What to work on -
Every line of the material below that contains the string "time" must appear in the answer.
───── Information provided ─────
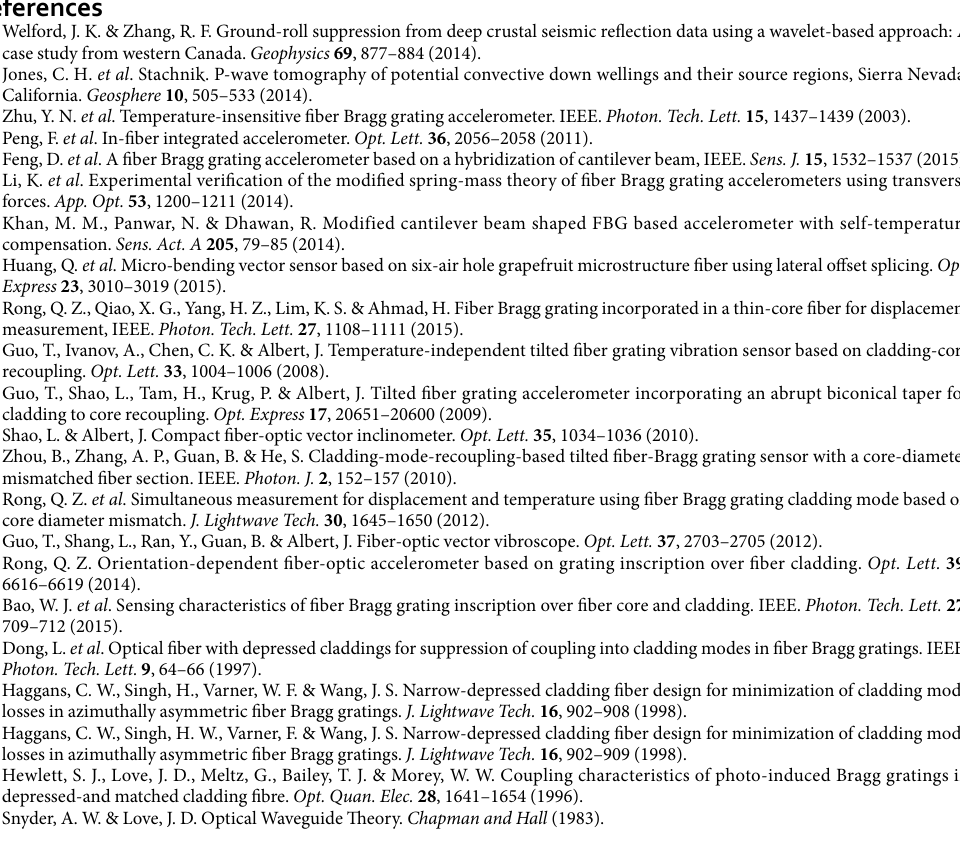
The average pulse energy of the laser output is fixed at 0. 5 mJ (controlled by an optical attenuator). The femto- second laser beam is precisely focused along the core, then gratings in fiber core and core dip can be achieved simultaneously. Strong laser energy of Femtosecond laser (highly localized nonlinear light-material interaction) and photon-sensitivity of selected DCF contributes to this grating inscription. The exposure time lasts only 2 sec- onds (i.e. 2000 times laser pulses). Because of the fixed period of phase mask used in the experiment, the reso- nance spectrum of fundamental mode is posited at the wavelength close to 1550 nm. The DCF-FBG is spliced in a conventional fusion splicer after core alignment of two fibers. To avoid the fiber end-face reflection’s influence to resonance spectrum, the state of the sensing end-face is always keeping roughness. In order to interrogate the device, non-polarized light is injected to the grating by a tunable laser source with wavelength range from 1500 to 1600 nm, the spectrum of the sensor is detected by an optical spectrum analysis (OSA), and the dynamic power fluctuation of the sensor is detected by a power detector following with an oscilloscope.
─────
───── Information provided ─────
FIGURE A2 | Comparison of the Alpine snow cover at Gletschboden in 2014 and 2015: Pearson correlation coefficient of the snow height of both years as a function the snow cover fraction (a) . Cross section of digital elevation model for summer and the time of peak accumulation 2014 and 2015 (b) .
─────
───── Information provided ─────
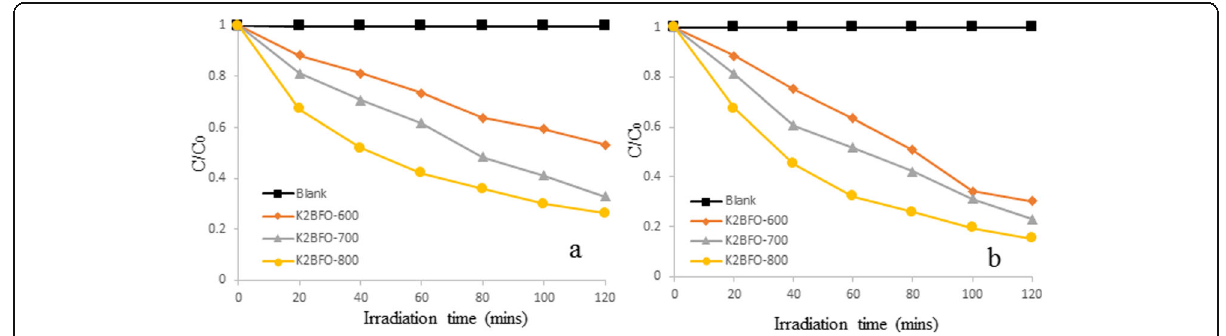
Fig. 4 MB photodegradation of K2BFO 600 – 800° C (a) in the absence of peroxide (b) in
─────
Response area -
The average pulse energy of the laser output is fixed at 0. 5 mJ (controlled by an optical attenuator). The femto- second laser beam is precisely focused along the core, then gratings in fiber core and core dip can be achieved simultaneously. Strong laser energy of Femtosecond laser (highly localized nonlinear light-material interaction) and photon-sensitivity of selected DCF contributes to this grating inscription. The exposure time lasts only 2 sec- onds (i.e. 2000 times laser pulses). Because of the fixed period of phase mask used in the experiment, the reso- nance spectrum of fundamental mode is posited at the wavelength close to 1550 nm. The DCF-FBG is spliced in a conventional fusion splicer after core alignment of two fibers. To avoid the fiber end-face reflection’s influence to resonance spectrum, the state of the sensing end-face is always keeping roughness. In order to interrogate the device, non-polarized light is injected to the grating by a tunable laser source with wavelength range from 1500 to 1600 nm, the spectrum of the sensor is detected by an optical spectrum analysis (OSA), and the dynamic power fluctuation of the sensor is detected by a power detector following with an oscilloscope.
FIGURE A2 | Comparison of the Alpine snow cover at Gletschboden in 2014 and 2015: Pearson correlation coefficient of the snow height of both years as a function the snow cover fraction (a) . Cross section of digital elevation model for summer and the time of peak accumulation 2014 and 2015 (b) .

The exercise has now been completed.